## PROBLEM TO WORK ON
Retype all the entries word for word, but omit the pictures.

[PROVIDED RECORDS — start]

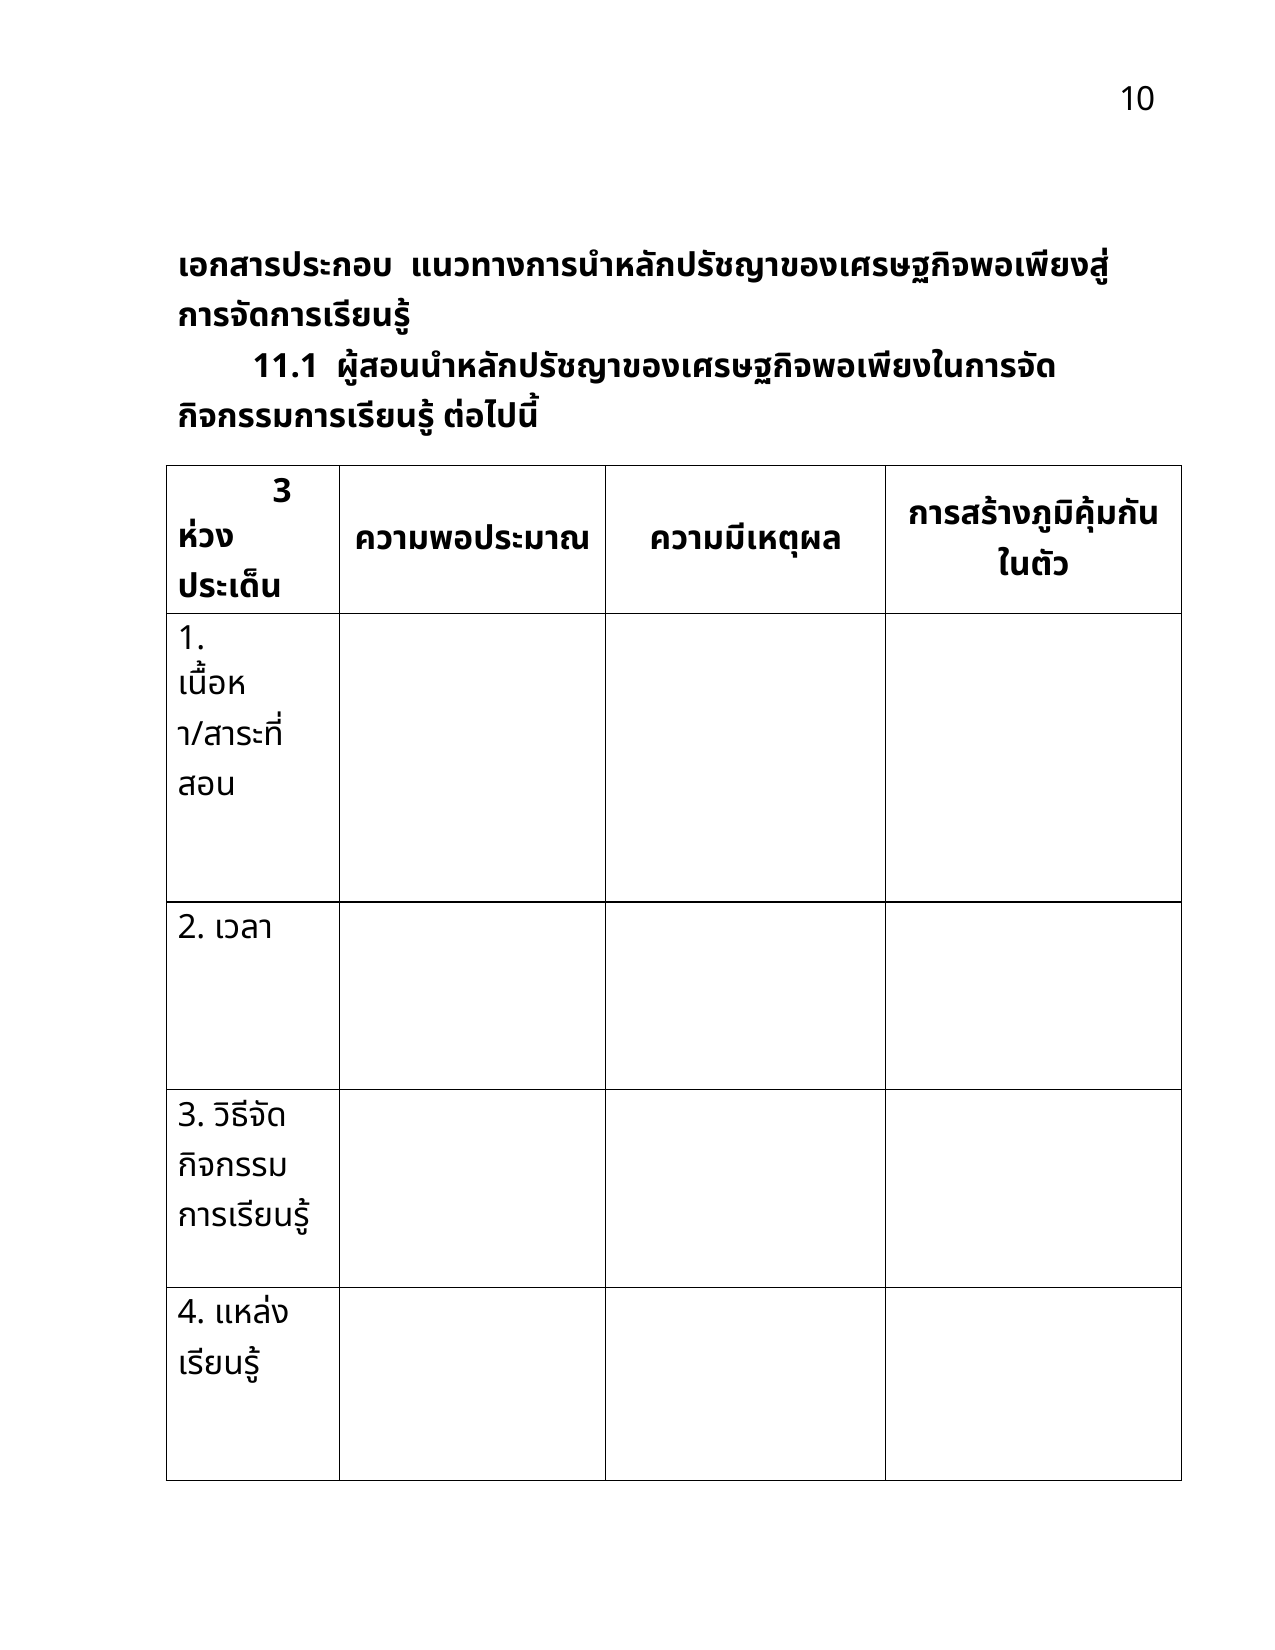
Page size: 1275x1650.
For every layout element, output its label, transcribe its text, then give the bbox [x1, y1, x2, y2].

text 11.1 ผู้สอนนำหลักปรัชญาของเศรษฐกิจพอเพียงในการจัดกิจกรรมการเรียนรู้ ต่อไปนี้ [177, 342, 1157, 443]
table_cell [606, 614, 885, 901]
table_cell 2. เวลา [167, 903, 339, 1089]
table_cell 4. แหล่งเรียนรู้ [167, 1288, 339, 1480]
table_cell 3. วิธีจัดกิจกรรมการเรียนรู้ [167, 1090, 339, 1287]
table_cell [606, 903, 885, 1089]
table_cell [606, 1288, 885, 1480]
table_cell [886, 1288, 1181, 1480]
table_cell [606, 1090, 885, 1287]
table_cell [886, 903, 1181, 1089]
table_cell [340, 903, 605, 1089]
table_header การสร้างภูมิคุ้มกันในตัว [886, 466, 1181, 613]
table_cell [340, 614, 605, 901]
table_header ความมีเหตุผล [606, 466, 885, 613]
table_header 3 ห่วง ประเด็น [167, 466, 339, 613]
table_cell [340, 1090, 605, 1287]
table_cell 1. เนื้อหา/สาระที่สอน [167, 614, 339, 901]
table_header ความพอประมาณ [340, 466, 605, 613]
table_cell [886, 1090, 1181, 1287]
table_cell [886, 614, 1181, 901]
table_cell [340, 1288, 605, 1480]
text เอกสารประกอบ แนวทางการนำหลักปรัชญาของเศรษฐกิจพอเพียงสู่การจัดการเรียนรู้ [177, 241, 1157, 342]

[PROVIDED RECORDS — finish]

## ANSWER FOR THE TASK
Page size: 1275x1650.
For every layout element, output its label, transcribe its text, then give the bbox [x1, y1, x2, y2].

text 11.1 ผู้สอนนำหลักปรัชญาของเศรษฐกิจพอเพียงในการจัดกิจกรรมการเรียนรู้ ต่อไปนี้ [177, 342, 1157, 443]
table_cell [606, 614, 885, 901]
table_cell 2. เวลา [167, 903, 339, 1089]
table_cell 4. แหล่งเรียนรู้ [167, 1288, 339, 1480]
table_cell 3. วิธีจัดกิจกรรมการเรียนรู้ [167, 1090, 339, 1287]
table_cell [606, 903, 885, 1089]
table_cell [606, 1288, 885, 1480]
table_cell [886, 1288, 1181, 1480]
table_cell [606, 1090, 885, 1287]
table_cell [886, 903, 1181, 1089]
table_cell [340, 903, 605, 1089]
table_header การสร้างภูมิคุ้มกันในตัว [886, 466, 1181, 613]
table_cell [340, 614, 605, 901]
table_header ความมีเหตุผล [606, 466, 885, 613]
table_header 3 ห่วง ประเด็น [167, 466, 339, 613]
table_cell [340, 1090, 605, 1287]
table_cell 1. เนื้อหา/สาระที่สอน [167, 614, 339, 901]
table_header ความพอประมาณ [340, 466, 605, 613]
table_cell [886, 1090, 1181, 1287]
table_cell [886, 614, 1181, 901]
table_cell [340, 1288, 605, 1480]
text เอกสารประกอบ แนวทางการนำหลักปรัชญาของเศรษฐกิจพอเพียงสู่การจัดการเรียนรู้ [177, 241, 1157, 342]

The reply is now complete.